### To do
Return every line of the entries that includes the word "Comparing".

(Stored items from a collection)

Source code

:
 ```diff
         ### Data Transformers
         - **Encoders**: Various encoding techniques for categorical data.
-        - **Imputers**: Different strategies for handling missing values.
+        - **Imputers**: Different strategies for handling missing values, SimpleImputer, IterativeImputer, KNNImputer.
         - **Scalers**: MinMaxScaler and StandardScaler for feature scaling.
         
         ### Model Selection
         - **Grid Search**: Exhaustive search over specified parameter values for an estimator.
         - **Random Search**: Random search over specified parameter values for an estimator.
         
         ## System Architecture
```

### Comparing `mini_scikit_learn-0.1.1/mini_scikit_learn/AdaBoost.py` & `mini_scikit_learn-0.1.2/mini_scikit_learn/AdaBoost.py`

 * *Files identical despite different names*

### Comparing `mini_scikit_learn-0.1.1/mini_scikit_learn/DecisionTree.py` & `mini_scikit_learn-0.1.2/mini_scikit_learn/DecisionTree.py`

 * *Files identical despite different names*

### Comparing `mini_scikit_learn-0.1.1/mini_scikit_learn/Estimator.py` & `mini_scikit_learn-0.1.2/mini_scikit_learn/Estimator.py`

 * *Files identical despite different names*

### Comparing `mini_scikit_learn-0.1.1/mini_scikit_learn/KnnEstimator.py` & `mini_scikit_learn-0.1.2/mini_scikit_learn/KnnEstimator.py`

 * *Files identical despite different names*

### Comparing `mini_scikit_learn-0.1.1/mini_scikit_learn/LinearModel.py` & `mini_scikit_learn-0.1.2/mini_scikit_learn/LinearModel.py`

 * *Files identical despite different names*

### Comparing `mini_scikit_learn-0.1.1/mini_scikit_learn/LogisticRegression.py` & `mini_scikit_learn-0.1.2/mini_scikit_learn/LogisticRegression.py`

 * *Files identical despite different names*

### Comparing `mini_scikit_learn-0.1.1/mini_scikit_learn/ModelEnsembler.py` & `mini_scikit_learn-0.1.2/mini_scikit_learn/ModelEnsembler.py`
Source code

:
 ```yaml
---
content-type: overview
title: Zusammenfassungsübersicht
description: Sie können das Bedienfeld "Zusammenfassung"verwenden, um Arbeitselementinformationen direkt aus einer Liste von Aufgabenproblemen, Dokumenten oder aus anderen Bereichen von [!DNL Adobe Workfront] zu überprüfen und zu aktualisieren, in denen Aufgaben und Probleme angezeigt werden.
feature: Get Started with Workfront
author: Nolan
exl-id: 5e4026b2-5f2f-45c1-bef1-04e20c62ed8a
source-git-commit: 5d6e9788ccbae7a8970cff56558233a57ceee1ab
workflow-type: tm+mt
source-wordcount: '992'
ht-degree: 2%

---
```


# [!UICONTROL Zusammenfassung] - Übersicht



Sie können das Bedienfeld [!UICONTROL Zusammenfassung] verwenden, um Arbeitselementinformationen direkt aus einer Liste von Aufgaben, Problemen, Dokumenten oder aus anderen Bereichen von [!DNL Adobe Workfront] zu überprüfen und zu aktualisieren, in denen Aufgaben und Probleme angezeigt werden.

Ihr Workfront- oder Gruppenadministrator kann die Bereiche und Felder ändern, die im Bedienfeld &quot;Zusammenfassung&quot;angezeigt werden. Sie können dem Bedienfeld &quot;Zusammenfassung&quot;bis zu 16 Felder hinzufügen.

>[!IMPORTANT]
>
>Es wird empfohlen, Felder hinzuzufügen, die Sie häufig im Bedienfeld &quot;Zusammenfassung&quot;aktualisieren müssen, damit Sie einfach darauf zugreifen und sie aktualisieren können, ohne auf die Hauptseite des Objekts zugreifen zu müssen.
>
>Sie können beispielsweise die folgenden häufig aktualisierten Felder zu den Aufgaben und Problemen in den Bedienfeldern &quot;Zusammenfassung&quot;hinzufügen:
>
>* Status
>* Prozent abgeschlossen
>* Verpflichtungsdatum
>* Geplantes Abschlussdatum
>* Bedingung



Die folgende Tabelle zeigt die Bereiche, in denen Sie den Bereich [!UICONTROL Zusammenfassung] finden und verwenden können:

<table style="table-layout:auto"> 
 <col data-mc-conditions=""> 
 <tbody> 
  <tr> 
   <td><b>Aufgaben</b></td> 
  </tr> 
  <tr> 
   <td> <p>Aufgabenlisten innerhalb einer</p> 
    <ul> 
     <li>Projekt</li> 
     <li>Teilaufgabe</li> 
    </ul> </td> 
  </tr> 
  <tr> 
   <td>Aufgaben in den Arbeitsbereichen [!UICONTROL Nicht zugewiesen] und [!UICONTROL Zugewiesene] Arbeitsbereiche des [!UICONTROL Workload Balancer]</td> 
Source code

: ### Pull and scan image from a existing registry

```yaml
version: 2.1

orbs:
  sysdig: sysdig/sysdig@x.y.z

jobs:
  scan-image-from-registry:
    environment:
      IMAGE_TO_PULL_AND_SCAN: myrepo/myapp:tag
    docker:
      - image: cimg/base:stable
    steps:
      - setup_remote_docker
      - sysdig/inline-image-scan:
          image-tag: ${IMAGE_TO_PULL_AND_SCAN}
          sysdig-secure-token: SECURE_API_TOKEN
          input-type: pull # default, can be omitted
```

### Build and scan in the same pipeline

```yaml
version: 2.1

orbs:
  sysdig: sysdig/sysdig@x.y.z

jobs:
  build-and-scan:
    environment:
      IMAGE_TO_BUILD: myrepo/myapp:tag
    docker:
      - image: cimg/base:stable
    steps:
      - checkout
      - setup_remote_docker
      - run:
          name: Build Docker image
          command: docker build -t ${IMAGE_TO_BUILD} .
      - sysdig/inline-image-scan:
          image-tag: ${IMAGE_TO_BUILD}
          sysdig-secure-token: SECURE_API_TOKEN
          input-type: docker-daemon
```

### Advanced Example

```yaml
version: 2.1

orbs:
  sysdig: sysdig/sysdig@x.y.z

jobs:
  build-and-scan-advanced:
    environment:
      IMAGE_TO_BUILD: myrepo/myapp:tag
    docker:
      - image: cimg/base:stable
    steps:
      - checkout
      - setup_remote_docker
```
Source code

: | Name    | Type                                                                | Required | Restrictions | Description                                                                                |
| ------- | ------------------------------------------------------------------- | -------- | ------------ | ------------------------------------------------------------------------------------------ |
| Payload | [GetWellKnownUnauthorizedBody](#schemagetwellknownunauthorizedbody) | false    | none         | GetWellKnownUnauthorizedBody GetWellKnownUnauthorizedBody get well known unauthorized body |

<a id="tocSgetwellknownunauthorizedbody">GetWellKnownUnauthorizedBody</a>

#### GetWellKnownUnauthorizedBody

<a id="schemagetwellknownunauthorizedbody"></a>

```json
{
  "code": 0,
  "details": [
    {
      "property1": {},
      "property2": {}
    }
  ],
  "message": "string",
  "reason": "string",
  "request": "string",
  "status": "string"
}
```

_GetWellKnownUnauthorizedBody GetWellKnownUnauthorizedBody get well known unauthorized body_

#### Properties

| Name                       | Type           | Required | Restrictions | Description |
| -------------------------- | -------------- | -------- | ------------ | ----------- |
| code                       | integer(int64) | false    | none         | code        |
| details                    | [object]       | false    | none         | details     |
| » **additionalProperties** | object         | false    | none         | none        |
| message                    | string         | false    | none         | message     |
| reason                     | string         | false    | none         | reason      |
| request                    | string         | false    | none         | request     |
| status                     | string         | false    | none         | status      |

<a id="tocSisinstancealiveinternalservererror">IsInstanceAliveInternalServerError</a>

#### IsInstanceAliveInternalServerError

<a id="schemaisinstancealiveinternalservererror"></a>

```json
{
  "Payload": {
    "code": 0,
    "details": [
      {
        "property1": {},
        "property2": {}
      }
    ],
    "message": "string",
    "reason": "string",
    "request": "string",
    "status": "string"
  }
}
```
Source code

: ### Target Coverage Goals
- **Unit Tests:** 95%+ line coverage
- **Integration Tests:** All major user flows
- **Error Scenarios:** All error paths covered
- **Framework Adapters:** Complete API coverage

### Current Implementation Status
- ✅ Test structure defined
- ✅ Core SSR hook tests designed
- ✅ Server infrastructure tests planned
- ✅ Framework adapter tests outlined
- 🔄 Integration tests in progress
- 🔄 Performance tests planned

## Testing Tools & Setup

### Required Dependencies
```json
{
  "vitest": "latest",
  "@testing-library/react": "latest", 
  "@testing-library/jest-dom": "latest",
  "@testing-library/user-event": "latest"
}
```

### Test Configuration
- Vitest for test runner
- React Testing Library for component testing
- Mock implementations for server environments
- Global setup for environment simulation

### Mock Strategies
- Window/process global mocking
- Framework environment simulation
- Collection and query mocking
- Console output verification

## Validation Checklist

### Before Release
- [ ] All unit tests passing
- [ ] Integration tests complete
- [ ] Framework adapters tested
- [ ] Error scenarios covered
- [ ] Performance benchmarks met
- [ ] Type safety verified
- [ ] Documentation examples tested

### Task response
### Comparing `mini_scikit_learn-0.1.1/mini_scikit_learn/AdaBoost.py` & `mini_scikit_learn-0.1.2/mini_scikit_learn/AdaBoost.py`
### Comparing `mini_scikit_learn-0.1.1/mini_scikit_learn/DecisionTree.py` & `mini_scikit_learn-0.1.2/mini_scikit_learn/DecisionTree.py`
### Comparing `mini_scikit_learn-0.1.1/mini_scikit_learn/Estimator.py` & `mini_scikit_learn-0.1.2/mini_scikit_learn/Estimator.py`
### Comparing `mini_scikit_learn-0.1.1/mini_scikit_learn/KnnEstimator.py` & `mini_scikit_learn-0.1.2/mini_scikit_learn/KnnEstimator.py`
### Comparing `mini_scikit_learn-0.1.1/mini_scikit_learn/LinearModel.py` & `mini_scikit_learn-0.1.2/mini_scikit_learn/LinearModel.py`
### Comparing `mini_scikit_learn-0.1.1/mini_scikit_learn/LogisticRegression.py` & `mini_scikit_learn-0.1.2/mini_scikit_learn/LogisticRegression.py`
### Comparing `mini_scikit_learn-0.1.1/mini_scikit_learn/ModelEnsembler.py` & `mini_scikit_learn-0.1.2/mini_scikit_learn/ModelEnsembler.py`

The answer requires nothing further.